-- Begin Listed entries --
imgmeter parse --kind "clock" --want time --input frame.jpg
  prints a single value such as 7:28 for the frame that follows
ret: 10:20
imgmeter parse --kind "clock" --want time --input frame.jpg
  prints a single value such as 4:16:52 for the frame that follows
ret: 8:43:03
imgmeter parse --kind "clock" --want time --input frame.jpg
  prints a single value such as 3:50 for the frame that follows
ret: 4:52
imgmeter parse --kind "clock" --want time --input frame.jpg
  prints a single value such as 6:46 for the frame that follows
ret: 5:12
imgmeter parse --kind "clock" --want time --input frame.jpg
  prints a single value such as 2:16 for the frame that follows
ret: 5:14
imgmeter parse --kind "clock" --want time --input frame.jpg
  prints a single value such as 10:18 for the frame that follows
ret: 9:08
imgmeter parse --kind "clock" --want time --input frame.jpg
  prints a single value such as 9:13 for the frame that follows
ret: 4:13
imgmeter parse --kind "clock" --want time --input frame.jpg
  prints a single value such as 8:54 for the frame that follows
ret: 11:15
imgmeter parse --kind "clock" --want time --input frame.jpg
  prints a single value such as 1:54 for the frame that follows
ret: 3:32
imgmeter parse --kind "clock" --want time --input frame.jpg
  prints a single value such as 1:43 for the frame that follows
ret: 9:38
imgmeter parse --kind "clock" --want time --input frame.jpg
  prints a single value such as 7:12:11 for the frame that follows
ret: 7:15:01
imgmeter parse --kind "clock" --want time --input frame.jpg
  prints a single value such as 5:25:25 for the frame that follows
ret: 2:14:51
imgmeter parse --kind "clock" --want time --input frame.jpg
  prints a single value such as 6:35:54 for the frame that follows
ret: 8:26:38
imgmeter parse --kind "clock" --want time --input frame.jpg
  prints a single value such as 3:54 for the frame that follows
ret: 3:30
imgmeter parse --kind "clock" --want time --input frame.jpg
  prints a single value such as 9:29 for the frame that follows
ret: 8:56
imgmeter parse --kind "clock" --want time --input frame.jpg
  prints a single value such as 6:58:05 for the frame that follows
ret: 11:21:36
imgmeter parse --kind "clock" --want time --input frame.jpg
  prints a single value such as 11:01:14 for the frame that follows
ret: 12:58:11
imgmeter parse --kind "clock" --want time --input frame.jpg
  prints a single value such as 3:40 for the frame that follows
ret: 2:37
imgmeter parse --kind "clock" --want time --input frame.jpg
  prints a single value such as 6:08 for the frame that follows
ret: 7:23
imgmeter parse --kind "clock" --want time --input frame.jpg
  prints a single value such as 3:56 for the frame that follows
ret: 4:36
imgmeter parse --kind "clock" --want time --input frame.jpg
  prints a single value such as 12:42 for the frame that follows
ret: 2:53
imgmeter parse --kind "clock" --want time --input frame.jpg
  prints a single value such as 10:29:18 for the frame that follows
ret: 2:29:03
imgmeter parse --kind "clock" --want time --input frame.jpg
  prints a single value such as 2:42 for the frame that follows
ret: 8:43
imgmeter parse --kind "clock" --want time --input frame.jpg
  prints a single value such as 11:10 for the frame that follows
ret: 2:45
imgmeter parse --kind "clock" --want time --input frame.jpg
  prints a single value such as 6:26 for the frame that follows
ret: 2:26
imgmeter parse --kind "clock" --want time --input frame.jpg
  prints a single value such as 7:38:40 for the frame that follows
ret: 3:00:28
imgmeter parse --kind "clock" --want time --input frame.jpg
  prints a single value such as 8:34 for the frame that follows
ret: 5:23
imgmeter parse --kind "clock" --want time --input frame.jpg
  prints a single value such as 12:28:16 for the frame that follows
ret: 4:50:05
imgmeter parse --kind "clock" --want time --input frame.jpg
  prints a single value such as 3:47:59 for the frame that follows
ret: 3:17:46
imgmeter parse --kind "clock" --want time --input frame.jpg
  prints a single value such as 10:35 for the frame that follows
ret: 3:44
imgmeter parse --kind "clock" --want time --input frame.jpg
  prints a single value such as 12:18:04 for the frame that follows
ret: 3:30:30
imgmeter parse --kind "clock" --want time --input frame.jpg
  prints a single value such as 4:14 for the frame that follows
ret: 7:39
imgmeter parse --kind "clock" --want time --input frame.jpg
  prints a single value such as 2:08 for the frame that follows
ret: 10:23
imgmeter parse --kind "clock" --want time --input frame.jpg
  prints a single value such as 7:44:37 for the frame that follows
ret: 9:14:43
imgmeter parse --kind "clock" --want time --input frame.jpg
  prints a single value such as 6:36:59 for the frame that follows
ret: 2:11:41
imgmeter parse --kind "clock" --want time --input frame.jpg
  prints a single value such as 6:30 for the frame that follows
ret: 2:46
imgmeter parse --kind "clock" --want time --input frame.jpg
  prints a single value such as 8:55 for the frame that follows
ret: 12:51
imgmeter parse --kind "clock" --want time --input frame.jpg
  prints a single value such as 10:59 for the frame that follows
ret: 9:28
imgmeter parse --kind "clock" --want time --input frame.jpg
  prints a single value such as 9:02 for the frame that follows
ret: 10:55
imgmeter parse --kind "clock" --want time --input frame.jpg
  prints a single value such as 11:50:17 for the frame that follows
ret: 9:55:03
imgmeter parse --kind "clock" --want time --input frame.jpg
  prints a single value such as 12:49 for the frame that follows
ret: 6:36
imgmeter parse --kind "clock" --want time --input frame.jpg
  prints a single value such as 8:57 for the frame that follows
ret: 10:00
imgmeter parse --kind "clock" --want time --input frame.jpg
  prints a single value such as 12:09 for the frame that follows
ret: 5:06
-- End Listed entries --
#### [Task instructions]
Lay out the lines of the items above as a Markdown table with two columns, Row and Line. Number each line in Row and skip any blank lines.

#### [Task solution]
| Row | Line |
|---|---|
| 1 | imgmeter parse --kind "clock" --want time --input frame.jpg |
| 2 |   prints a single value such as 7:28 for the frame that follows |
| 3 | ret: 10:20 |
| 4 | imgmeter parse --kind "clock" --want time --input frame.jpg |
| 5 |   prints a single value such as 4:16:52 for the frame that follows |
| 6 | ret: 8:43:03 |
| 7 | imgmeter parse --kind "clock" --want time --input frame.jpg |
| 8 |   prints a single value such as 3:50 for the frame that follows |
| 9 | ret: 4:52 |
| 10 | imgmeter parse --kind "clock" --want time --input frame.jpg |
| 11 |   prints a single value such as 6:46 for the frame that follows |
| 12 | ret: 5:12 |
| 13 | imgmeter parse --kind "clock" --want time --input frame.jpg |
| 14 |   prints a single value such as 2:16 for the frame that follows |
| 15 | ret: 5:14 |
| 16 | imgmeter parse --kind "clock" --want time --input frame.jpg |
| 17 |   prints a single value such as 10:18 for the frame that follows |
| 18 | ret: 9:08 |
| 19 | imgmeter parse --kind "clock" --want time --input frame.jpg |
| 20 |   prints a single value such as 9:13 for the frame that follows |
| 21 | ret: 4:13 |
| 22 | imgmeter parse --kind "clock" --want time --input frame.jpg |
| 23 |   prints a single value such as 8:54 for the frame that follows |
| 24 | ret: 11:15 |
| 25 | imgmeter parse --kind "clock" --want time --input frame.jpg |
| 26 |   prints a single value such as 1:54 for the frame that follows |
| 27 | ret: 3:32 |
| 28 | imgmeter parse --kind "clock" --want time --input frame.jpg |
| 29 |   prints a single value such as 1:43 for the frame that follows |
| 30 | ret: 9:38 |
| 31 | imgmeter parse --kind "clock" --want time --input frame.jpg |
| 32 |   prints a single value such as 7:12:11 for the frame that follows |
| 33 | ret: 7:15:01 |
| 34 | imgmeter parse --kind "clock" --want time --input frame.jpg |
| 35 |   prints a single value such as 5:25:25 for the frame that follows |
| 36 | ret: 2:14:51 |
| 37 | imgmeter parse --kind "clock" --want time --input frame.jpg |
| 38 |   prints a single value such as 6:35:54 for the frame that follows |
| 39 | ret: 8:26:38 |
| 40 | imgmeter parse --kind "clock" --want time --input frame.jpg |
| 41 |   prints a single value such as 3:54 for the frame that follows |
| 42 | ret: 3:30 |
| 43 | imgmeter parse --kind "clock" --want time --input frame.jpg |
| 44 |   prints a single value such as 9:29 for the frame that follows |
| 45 | ret: 8:56 |
| 46 | imgmeter parse --kind "clock" --want time --input frame.jpg |
| 47 |   prints a single value such as 6:58:05 for the frame that follows |
| 48 | ret: 11:21:36 |
| 49 | imgmeter parse --kind "clock" --want time --input frame.jpg |
| 50 |   prints a single value such as 11:01:14 for the frame that follows |
| 51 | ret: 12:58:11 |
| 52 | imgmeter parse --kind "clock" --want time --input frame.jpg |
| 53 |   prints a single value such as 3:40 for the frame that follows |
| 54 | ret: 2:37 |
| 55 | imgmeter parse --kind "clock" --want time --input frame.jpg |
| 56 |   prints a single value such as 6:08 for the frame that follows |
| 57 | ret: 7:23 |
| 58 | imgmeter parse --kind "clock" --want time --input frame.jpg |
| 59 |   prints a single value such as 3:56 for the frame that follows |
| 60 | ret: 4:36 |
| 61 | imgmeter parse --kind "clock" --want time --input frame.jpg |
| 62 |   prints a single value such as 12:42 for the frame that follows |
| 63 | ret: 2:53 |
| 64 | imgmeter parse --kind "clock" --want time --input frame.jpg |
| 65 |   prints a single value such as 10:29:18 for the frame that follows |
| 66 | ret: 2:29:03 |
| 67 | imgmeter parse --kind "clock" --want time --input frame.jpg |
| 68 |   prints a single value such as 2:42 for the frame that follows |
| 69 | ret: 8:43 |
| 70 | imgmeter parse --kind "clock" --want time --input frame.jpg |
| 71 |   prints a single value such as 11:10 for the frame that follows |
| 72 | ret: 2:45 |
| 73 | imgmeter parse --kind "clock" --want time --input frame.jpg |
| 74 |   prints a single value such as 6:26 for the frame that follows |
| 75 | ret: 2:26 |
| 76 | imgmeter parse --kind "clock" --want time --input frame.jpg |
| 77 |   prints a single value such as 7:38:40 for the frame that follows |
| 78 | ret: 3:00:28 |
| 79 | imgmeter parse --kind "clock" --want time --input frame.jpg |
| 80 |   prints a single value such as 8:34 for the frame that follows |
| 81 | ret: 5:23 |
| 82 | imgmeter parse --kind "clock" --want time --input frame.jpg |
| 83 |   prints a single value such as 12:28:16 for the frame that follows |
| 84 | ret: 4:50:05 |
| 85 | imgmeter parse --kind "clock" --want time --input frame.jpg |
| 86 |   prints a single value such as 3:47:59 for the frame that follows |
| 87 | ret: 3:17:46 |
| 88 | imgmeter parse --kind "clock" --want time --input frame.jpg |
| 89 |   prints a single value such as 10:35 for the frame that follows |
| 90 | ret: 3:44 |
| 91 | imgmeter parse --kind "clock" --want time --input frame.jpg |
| 92 |   prints a single value such as 12:18:04 for the frame that follows |
| 93 | ret: 3:30:30 |
| 94 | imgmeter parse --kind "clock" --want time --input frame.jpg |
| 95 |   prints a single value such as 4:14 for the frame that follows |
| 96 | ret: 7:39 |
| 97 | imgmeter parse --kind "clock" --want time --input frame.jpg |
| 98 |   prints a single value such as 2:08 for the frame that follows |
| 99 | ret: 10:23 |
| 100 | imgmeter parse --kind "clock" --want time --input frame.jpg |
| 101 |   prints a single value such as 7:44:37 for the frame that follows |
| 102 | ret: 9:14:43 |
| 103 | imgmeter parse --kind "clock" --want time --input frame.jpg |
| 104 |   prints a single value such as 6:36:59 for the frame that follows |
| 105 | ret: 2:11:41 |
| 106 | imgmeter parse --kind "clock" --want time --input frame.jpg |
| 107 |   prints a single value such as 6:30 for the frame that follows |
| 108 | ret: 2:46 |
| 109 | imgmeter parse --kind "clock" --want time --input frame.jpg |
| 110 |   prints a single value such as 8:55 for the frame that follows |
| 111 | ret: 12:51 |
| 112 | imgmeter parse --kind "clock" --want time --input frame.jpg |
| 113 |   prints a single value such as 10:59 for the frame that follows |
| 114 | ret: 9:28 |
| 115 | imgmeter parse --kind "clock" --want time --input frame.jpg |
| 116 |   prints a single value such as 9:02 for the frame that follows |
| 117 | ret: 10:55 |
| 118 | imgmeter parse --kind "clock" --want time --input frame.jpg |
| 119 |   prints a single value such as 11:50:17 for the frame that follows |
| 120 | ret: 9:55:03 |
| 121 | imgmeter parse --kind "clock" --want time --input frame.jpg |
| 122 |   prints a single value such as 12:49 for the frame that follows |
| 123 | ret: 6:36 |
| 124 | imgmeter parse --kind "clock" --want time --input frame.jpg |
| 125 |   prints a single value such as 8:57 for the frame that follows |
| 126 | ret: 10:00 |
| 127 | imgmeter parse --kind "clock" --want time --input frame.jpg |
| 128 |   prints a single value such as 12:09 for the frame that follows |
| 129 | ret: 5:06 |